I made these after watching your video, I’m 84 yrs young and I have been making bran muffins since I can remember. Without a doubt these are the BEST that I have ever made. I can’t stop eating them. My husband and I have one every night with a hot drink. Thank you for the new joy in our lives.

Jennifer

5 stars
Just made these last night with a couple of modifications, and they turned out great! I used a little less sugar (1/2 cup instead of 2/3), and I added a chopped apple. I also used applesauce instead of coconut oil. They’re very moist, and perfect with a cup of coffee. 🙂

Jennifer

5 stars
Just made these muffins and they are excellent! So moist and delicious!

Janice

These Bran Muffins are amazing! So light and tasty. There’s a bit of sweetness to them, too and crunchy tops.
I followed the recipe to a “tee”. But, I used my large muffin pan and made six. They will not last….Thank you, Rachel. I enjoy trying all of your recipes…

kellie redding

5 stars
Add a 1/4 cup of chocolate chips and even better 8)

Anna Thomas

5 stars
These were so delish !! I only had jumbo tins so had to adjust the bake times, but they came out so nice, just a little crumbly, but that might be due to my cook times. Will definitely bake these again.

Sully

4 stars
Modified the recipe: 2/3 cup pure maple syrup for brown sugar. 2 eggs, 1 container vanilla yogurt, Flour increased To 1.5 cups, and added chocolate chips! Excellent

Linda Norris

5 stars
These muffins were delicious. I made a couple changes; all I had was Raisin Bran but the few added raisins just added to the great flavor. I added cinnamon and a few chopped walnuts , and I’m not crazy about coconut oil so I used peanut oil instead . They had a great flavor and the texture was great.
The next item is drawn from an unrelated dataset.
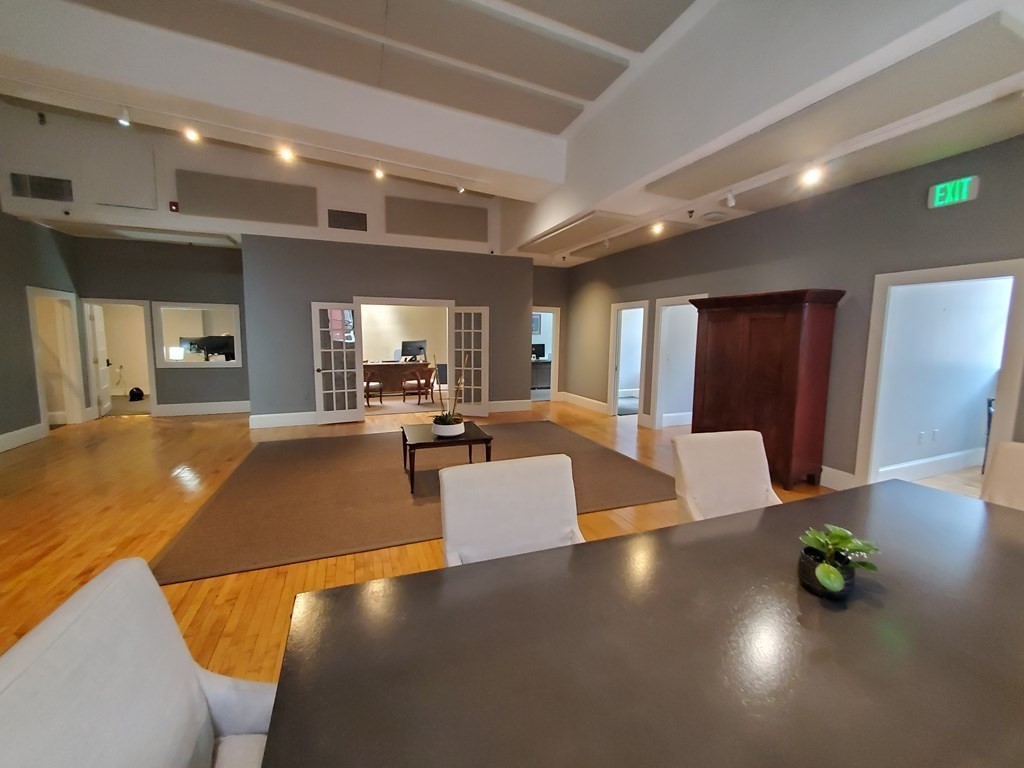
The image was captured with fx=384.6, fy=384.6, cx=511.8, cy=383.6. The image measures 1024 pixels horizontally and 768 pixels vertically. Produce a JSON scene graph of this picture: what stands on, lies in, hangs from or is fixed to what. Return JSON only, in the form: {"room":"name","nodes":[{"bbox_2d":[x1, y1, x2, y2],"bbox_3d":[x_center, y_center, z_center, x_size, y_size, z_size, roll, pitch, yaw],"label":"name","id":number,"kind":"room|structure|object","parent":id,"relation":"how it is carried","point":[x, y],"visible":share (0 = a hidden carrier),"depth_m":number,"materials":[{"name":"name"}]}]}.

Will definitely make again!

Debra

BEST Bran Muffins ever! I LOVE these! Easy to make and delicious! I sometimes add one Banana to the mixture and they are delicious, but these muffins are delicious without a banana in them. Thank you so much!!

Sarah

5 stars
These muffins were great! My kids loved them, but my toddler has a hard time eating them without a substantial mess, so I was hoping to make some as mini muffins, but am hesitant on how to go about doing so because of the oven temperature change part-way through… Do you have any suggestions on how to adjust the time with this recipe as mini muffins? Thank you for the great recipe!

Julie

5 stars
I’ve made these twice already and they are fabulous!
Thanks again for another wonderful recipe.

Colleen Golub

5 stars
These muffins are excellent. Moist and perfect amount of sweet

michaluna

I just put a batch of these in the oven so I’m hoping my picky eaters will like them! I just love Rachel’s great how-to videos and recipes!!! … To boost the fiber of these muffins, I added 1/2 cup golden raisins (soaked in hot water for 10 minutes first) and 1/2 cup walnuts. I also swapped out the all-purpose flour with whole wheat flour, which upped the fiber overall by 8 grams. To keep the muffins from being as dense because of the whole wheat flour, I boosted the baking powder and soda 1/8 tsp each.

Donna

Rachel – in your coconut oil bran muffin recipe what kind of coconut oil did you use. I don’t usually use coconut oil so wasn’t sure which one to get. I’m anxious to try these but want to make sure I get the right coconut oil. Really enjoy your recipes. Thank you!

Lee Harrison

5 stars
I followed the recipe exactly…a rarity for me…and these are FANTASTIC. The coconut oil makes all the difference. Thanks for another great recipe!

5 stars
Absolutely fantastic from someone who has never been a big fan of healthy eating. Pretty much forced into it. But these don’t taste healthy at all. I used brown sugar monk fruit and no salt to accommodate my dietary needs.